**Your instructions:** Repeat all entries word for word; skip images.

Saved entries
* * * * * * *
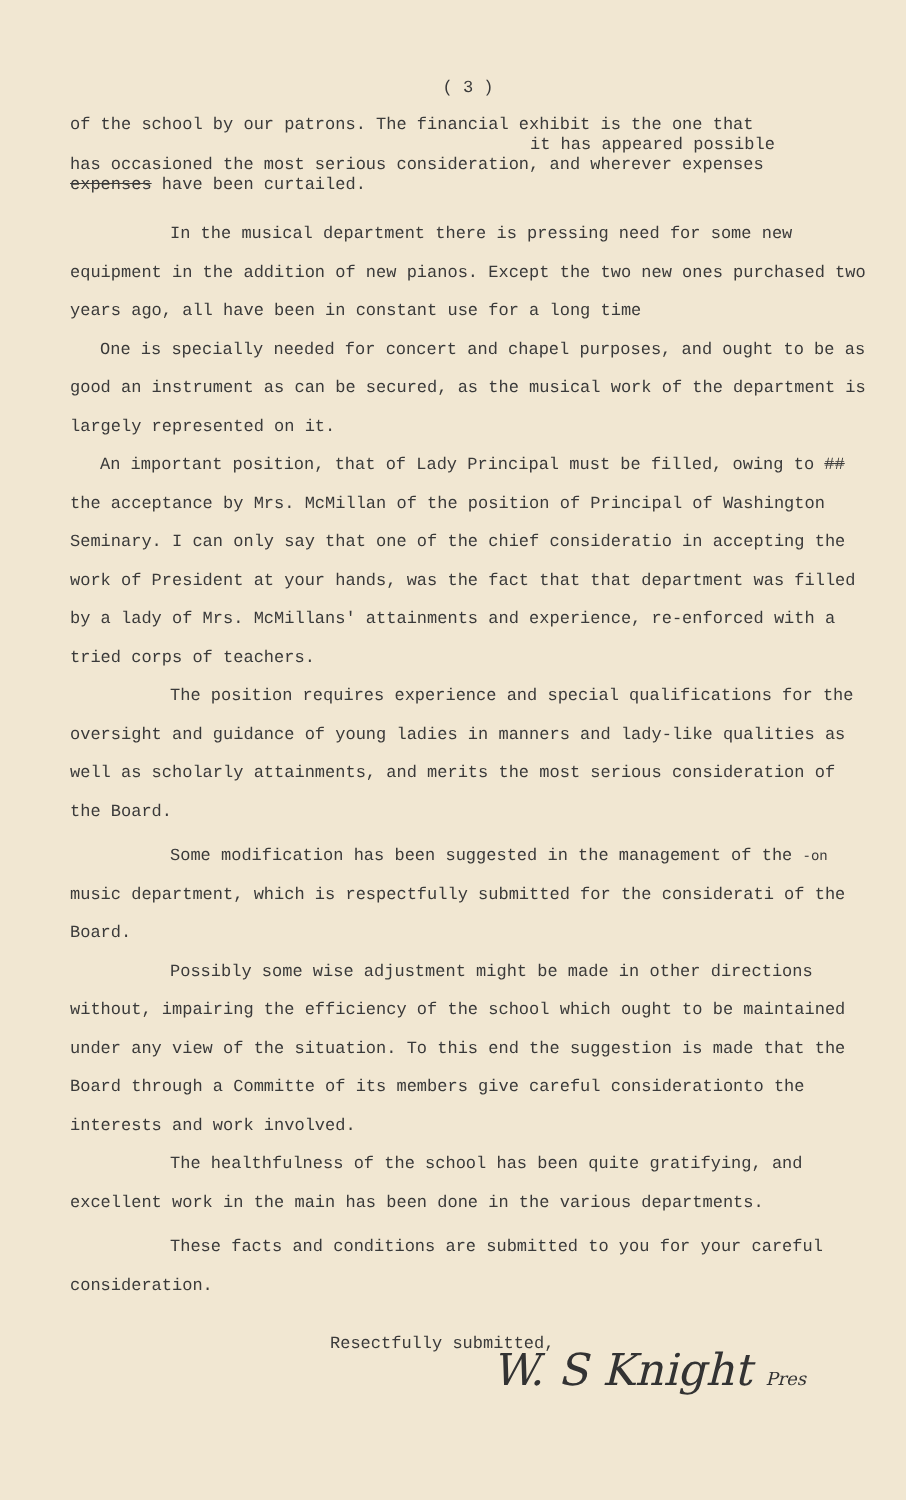( 3 )
of the school by our patrons. The financial exhibit is the one that
it has appeared possible
has occasioned the most serious consideration, and wherever expenses
expenses have been curtailed.
In the musical department there is pressing need for some new equipment in the addition of new pianos. Except the two new ones purchased two years ago, all have been in constant use for a long time
One is specially needed for concert and chapel purposes, and ought to be as good an instrument as can be secured, as the musical work of the department is largely represented on it.
An important position, that of Lady Principal must be filled, owing to ## the acceptance by Mrs. McMillan of the position of Principal of Washington Seminary. I can only say that one of the chief consideratio in accepting the work of President at your hands, was the fact that that department was filled by a lady of Mrs. McMillans' attainments and experience, re-enforced with a tried corps of teachers.
The position requires experience and special qualifications for the oversight and guidance of young ladies in manners and lady-like qualities as well as scholarly attainments, and merits the most serious consideration of the Board.
Some modification has been suggested in the management of the -on
music department, which is respectfully submitted for the considerati of the Board.
Possibly some wise adjustment might be made in other directions without, impairing the efficiency of the school which ought to be maintained under any view of the situation. To this end the suggestion is made that the Board through a Committe of its members give careful considerationto the interests and work involved.
The healthfulness of the school has been quite gratifying, and excellent work in the main has been done in the various departments.
These facts and conditions are submitted to you for your careful consideration.
Resectfully submitted,
W. S Knight Pres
* * * * * * *
**Answer:**
( 3 )
of the school by our patrons. The financial exhibit is the one that
it has appeared possible
has occasioned the most serious consideration, and wherever expenses
expenses have been curtailed.
In the musical department there is pressing need for some new equipment in the addition of new pianos. Except the two new ones purchased two years ago, all have been in constant use for a long time
One is specially needed for concert and chapel purposes, and ought to be as good an instrument as can be secured, as the musical work of the department is largely represented on it.
An important position, that of Lady Principal must be filled, owing to ## the acceptance by Mrs. McMillan of the position of Principal of Washington Seminary. I can only say that one of the chief consideratio in accepting the work of President at your hands, was the fact that that department was filled by a lady of Mrs. McMillans' attainments and experience, re-enforced with a tried corps of teachers.
The position requires experience and special qualifications for the oversight and guidance of young ladies in manners and lady-like qualities as well as scholarly attainments, and merits the most serious consideration of the Board.
Some modification has been suggested in the management of the -on
music department, which is respectfully submitted for the considerati of the Board.
Possibly some wise adjustment might be made in other directions without, impairing the efficiency of the school which ought to be maintained under any view of the situation. To this end the suggestion is made that the Board through a Committe of its members give careful considerationto the interests and work involved.
The healthfulness of the school has been quite gratifying, and excellent work in the main has been done in the various departments.
These facts and conditions are submitted to you for your careful consideration.
Resectfully submitted,
W. S Knight Pres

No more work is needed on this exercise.